LaTeX to HTML5 at scale
February 4, 2022 3:21 AM   Subscribe

The ar5iv.org project makes articles from arXiv.org accessible as responsive HTML5 web pages. Sample paper: A Simple Proof of the Quadratic Formula (1910.06709)

Twitter thread announcing the project, explaining features and design choices. Most of the arXiv papers can be accessed by replacing the X with 5 in the url:
  • from: https://arxiv.org/abs/1910.06709

  • to: https://ar5iv.org/abs/1910.06709
  • posted by kmt (18 comments total) 32 users marked this as a favorite
     
    I approve. Give it an A but not A+. Don't like the choice of hover vs click pop-up, annoyed that references get highlighted but don't link back to place that referenced them. Those sort of reference things should go both directions and be consistent.
    posted by zengargoyle at 4:14 AM on February 4, 2022 [1 favorite]

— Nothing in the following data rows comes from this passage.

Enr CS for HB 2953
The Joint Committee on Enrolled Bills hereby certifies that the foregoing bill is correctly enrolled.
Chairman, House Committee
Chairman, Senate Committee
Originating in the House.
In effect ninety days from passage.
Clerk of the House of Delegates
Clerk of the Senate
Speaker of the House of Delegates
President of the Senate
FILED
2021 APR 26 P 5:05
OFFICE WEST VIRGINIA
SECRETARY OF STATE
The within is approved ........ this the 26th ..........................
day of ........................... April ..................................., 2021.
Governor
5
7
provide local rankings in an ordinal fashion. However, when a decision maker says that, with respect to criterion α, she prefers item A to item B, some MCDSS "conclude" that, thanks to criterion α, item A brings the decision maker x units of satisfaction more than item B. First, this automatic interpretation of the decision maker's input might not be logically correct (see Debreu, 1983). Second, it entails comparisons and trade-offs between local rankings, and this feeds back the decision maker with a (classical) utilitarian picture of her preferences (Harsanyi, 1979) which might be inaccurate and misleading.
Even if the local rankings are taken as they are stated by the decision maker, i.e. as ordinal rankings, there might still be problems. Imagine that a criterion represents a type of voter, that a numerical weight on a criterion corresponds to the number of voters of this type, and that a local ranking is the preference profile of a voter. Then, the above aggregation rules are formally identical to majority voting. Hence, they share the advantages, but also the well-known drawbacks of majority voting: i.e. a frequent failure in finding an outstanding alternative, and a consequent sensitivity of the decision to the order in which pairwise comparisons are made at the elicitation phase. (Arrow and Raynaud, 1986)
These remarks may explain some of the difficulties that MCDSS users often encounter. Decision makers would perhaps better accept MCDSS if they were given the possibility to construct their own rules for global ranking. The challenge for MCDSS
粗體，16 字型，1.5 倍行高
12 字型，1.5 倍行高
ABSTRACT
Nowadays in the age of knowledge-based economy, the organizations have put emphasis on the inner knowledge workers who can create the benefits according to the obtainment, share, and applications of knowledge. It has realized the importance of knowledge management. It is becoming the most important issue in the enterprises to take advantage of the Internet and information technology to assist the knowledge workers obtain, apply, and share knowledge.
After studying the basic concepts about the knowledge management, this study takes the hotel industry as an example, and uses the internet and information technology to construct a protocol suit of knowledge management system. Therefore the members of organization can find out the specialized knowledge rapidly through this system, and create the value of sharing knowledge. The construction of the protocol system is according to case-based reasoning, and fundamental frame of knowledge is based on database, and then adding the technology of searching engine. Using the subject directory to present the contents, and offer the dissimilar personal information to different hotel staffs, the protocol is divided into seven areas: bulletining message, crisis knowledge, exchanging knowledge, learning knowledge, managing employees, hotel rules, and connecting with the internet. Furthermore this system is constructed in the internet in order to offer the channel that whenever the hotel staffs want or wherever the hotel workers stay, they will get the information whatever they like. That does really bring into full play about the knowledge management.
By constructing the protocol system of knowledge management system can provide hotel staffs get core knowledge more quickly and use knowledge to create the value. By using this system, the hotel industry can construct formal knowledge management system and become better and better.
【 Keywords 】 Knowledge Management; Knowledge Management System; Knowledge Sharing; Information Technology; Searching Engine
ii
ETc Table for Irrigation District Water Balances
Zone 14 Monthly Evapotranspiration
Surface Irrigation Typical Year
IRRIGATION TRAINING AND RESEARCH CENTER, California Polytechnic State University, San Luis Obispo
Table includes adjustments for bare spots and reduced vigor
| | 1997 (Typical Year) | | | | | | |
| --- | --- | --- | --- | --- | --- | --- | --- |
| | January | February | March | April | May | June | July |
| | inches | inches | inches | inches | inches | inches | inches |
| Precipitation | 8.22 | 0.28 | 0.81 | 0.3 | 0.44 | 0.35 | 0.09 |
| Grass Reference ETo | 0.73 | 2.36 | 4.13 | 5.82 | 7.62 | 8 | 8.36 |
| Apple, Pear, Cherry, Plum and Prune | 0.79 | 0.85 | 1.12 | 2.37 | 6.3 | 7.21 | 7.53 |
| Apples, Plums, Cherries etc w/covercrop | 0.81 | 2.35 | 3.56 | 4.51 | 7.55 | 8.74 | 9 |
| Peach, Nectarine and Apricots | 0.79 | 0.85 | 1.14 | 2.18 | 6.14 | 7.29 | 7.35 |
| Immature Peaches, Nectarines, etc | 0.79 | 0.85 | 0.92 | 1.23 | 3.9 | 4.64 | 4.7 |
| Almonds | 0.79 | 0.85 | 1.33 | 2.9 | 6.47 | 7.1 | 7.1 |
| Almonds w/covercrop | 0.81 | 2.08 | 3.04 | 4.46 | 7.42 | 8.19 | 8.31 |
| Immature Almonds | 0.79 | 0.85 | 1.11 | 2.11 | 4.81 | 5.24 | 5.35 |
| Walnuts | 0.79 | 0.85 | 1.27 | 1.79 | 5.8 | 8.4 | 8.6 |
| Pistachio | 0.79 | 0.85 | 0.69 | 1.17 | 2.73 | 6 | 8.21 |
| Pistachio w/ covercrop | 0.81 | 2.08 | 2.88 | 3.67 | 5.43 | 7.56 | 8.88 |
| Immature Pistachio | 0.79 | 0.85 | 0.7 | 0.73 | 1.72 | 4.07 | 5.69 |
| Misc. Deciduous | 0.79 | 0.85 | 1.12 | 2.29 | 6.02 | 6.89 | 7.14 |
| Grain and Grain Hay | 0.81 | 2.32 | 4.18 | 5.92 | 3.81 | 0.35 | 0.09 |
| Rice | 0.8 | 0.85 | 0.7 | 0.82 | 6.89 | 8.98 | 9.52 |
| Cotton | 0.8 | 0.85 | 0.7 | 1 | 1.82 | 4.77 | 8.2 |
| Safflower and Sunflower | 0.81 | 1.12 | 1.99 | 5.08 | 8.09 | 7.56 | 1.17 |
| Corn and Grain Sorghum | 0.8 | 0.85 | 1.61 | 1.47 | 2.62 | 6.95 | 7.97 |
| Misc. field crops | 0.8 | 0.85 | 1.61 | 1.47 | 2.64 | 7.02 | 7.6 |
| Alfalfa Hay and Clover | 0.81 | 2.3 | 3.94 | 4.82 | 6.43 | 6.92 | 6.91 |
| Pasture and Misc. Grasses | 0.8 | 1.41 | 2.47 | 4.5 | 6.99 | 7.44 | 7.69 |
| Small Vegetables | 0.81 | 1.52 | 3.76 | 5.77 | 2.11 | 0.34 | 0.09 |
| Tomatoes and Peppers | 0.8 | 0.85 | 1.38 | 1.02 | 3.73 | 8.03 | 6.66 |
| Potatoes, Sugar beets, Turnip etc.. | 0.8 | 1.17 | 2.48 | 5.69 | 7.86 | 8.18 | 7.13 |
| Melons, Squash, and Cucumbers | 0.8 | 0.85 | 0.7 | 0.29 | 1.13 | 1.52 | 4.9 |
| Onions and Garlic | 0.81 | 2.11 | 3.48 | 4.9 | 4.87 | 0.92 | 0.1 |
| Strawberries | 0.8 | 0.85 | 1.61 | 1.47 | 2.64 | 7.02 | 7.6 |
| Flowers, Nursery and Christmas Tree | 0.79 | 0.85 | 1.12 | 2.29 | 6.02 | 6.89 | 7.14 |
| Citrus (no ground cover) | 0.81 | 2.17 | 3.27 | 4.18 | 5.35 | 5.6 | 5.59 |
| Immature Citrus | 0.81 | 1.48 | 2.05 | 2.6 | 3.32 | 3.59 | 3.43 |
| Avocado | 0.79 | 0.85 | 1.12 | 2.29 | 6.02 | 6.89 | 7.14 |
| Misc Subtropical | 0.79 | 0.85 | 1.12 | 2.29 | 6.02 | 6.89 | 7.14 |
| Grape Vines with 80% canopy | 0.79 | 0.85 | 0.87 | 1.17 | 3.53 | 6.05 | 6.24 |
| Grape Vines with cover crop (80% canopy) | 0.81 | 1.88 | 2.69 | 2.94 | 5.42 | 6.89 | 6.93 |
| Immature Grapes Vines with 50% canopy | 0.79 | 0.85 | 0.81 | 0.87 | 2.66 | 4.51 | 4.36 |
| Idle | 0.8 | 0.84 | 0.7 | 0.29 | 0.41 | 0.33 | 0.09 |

    Yah, super cool. I wish the developers best of luck, because I'd love to see this integrated into arXiv.
    posted by Alex404 at 4:22 AM on February 4, 2022


    Innnnnnnnnnnteresting. Wish I had time to dive into the technical details.

    --former journal typesetter and SGML/XML monkey
    posted by humbug at 6:31 AM on February 4, 2022 [2 favorites]


    Good luck with all those scanned PDFs of papers from the mid-90's & earlier :)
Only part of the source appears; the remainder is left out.